Location
- Salamander Bay, New South Wales Australia 32°44′13″S 152°6′42″E﻿ / ﻿32.73694°S 152.11167°E

Information
- Type: Government-funded co-educational comprehensive secondary day school
- Motto: Forward Together
- Established: 1998; 28 years ago
- School district: Port Stephens; Regional North
- Educational authority: New South Wales Department of Education
- Principal: Paul Baxter
- Teaching staff: 86.9 FTE (2018)
- Enrolment: 1,113 (2018)
- Campus: Suburban
- Colours: Electric blue and yellow
- Website: tomaree-h.schools.nsw.gov.au

= Tomaree High School =

Tomaree High School is a government-funded co-educational comprehensive secondary day school, located in Salamander Bay, a suburb of the Port Stephens Council local government area in New South Wales, Australia.

Established in 1998, the school enrolled approximately 1,110 students in 2018, from Year 7 to Year 12, of whom eight percent identified as Indigenous Australians and eight percent were from a language background other than English.
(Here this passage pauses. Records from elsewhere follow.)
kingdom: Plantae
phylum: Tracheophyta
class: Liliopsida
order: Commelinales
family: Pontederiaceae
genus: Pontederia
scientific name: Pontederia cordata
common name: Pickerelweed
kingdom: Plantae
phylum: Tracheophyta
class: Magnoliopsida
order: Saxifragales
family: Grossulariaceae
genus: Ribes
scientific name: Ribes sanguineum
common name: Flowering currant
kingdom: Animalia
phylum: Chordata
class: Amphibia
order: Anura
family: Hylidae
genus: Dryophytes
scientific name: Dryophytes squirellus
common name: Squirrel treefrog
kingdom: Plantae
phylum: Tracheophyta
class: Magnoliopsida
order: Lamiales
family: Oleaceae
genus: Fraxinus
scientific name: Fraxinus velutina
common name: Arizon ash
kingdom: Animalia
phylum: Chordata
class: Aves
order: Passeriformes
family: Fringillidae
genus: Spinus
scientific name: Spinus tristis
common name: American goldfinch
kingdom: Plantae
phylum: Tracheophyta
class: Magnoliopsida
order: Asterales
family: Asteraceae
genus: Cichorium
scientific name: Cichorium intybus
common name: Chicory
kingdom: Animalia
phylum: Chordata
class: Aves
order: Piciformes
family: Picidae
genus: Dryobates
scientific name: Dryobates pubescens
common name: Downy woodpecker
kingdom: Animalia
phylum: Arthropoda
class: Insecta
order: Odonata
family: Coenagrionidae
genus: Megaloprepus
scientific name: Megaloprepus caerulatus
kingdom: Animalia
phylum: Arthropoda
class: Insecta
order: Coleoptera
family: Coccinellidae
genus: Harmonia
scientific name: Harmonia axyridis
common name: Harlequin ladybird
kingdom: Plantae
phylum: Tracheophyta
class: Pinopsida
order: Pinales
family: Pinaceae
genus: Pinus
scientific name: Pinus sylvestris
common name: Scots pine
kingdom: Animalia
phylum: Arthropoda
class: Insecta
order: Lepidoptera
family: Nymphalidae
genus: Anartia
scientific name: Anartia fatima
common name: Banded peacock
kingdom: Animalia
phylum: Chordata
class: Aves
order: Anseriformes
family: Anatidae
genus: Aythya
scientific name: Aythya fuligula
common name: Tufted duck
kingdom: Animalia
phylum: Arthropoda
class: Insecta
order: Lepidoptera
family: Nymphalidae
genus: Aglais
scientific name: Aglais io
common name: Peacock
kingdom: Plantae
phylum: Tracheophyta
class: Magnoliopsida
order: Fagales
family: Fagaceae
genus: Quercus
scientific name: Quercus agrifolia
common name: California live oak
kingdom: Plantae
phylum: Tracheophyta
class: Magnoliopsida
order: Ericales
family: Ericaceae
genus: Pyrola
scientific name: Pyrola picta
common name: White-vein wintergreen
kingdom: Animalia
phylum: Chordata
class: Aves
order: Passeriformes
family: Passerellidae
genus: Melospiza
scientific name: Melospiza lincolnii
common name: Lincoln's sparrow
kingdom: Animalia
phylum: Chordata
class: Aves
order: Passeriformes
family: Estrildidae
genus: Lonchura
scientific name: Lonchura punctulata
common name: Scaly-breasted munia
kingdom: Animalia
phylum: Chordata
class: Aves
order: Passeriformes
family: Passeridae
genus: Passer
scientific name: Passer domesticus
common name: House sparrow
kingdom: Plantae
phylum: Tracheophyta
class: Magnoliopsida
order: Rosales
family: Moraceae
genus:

The school is operated by the NSW Department of Education; the principal is Paul Baxter.

== Overview ==
A crossbow shooting incident occurred at the school in April 2003. Two 16-year-old girls were injured during the incident. A 16-year-old male was charged with attempted murder, two counts of maliciously wounding with intent to cause grievous bodily harm, possession of a prohibited weapon, and throwing an explosive. However, his homemade explosive did not work.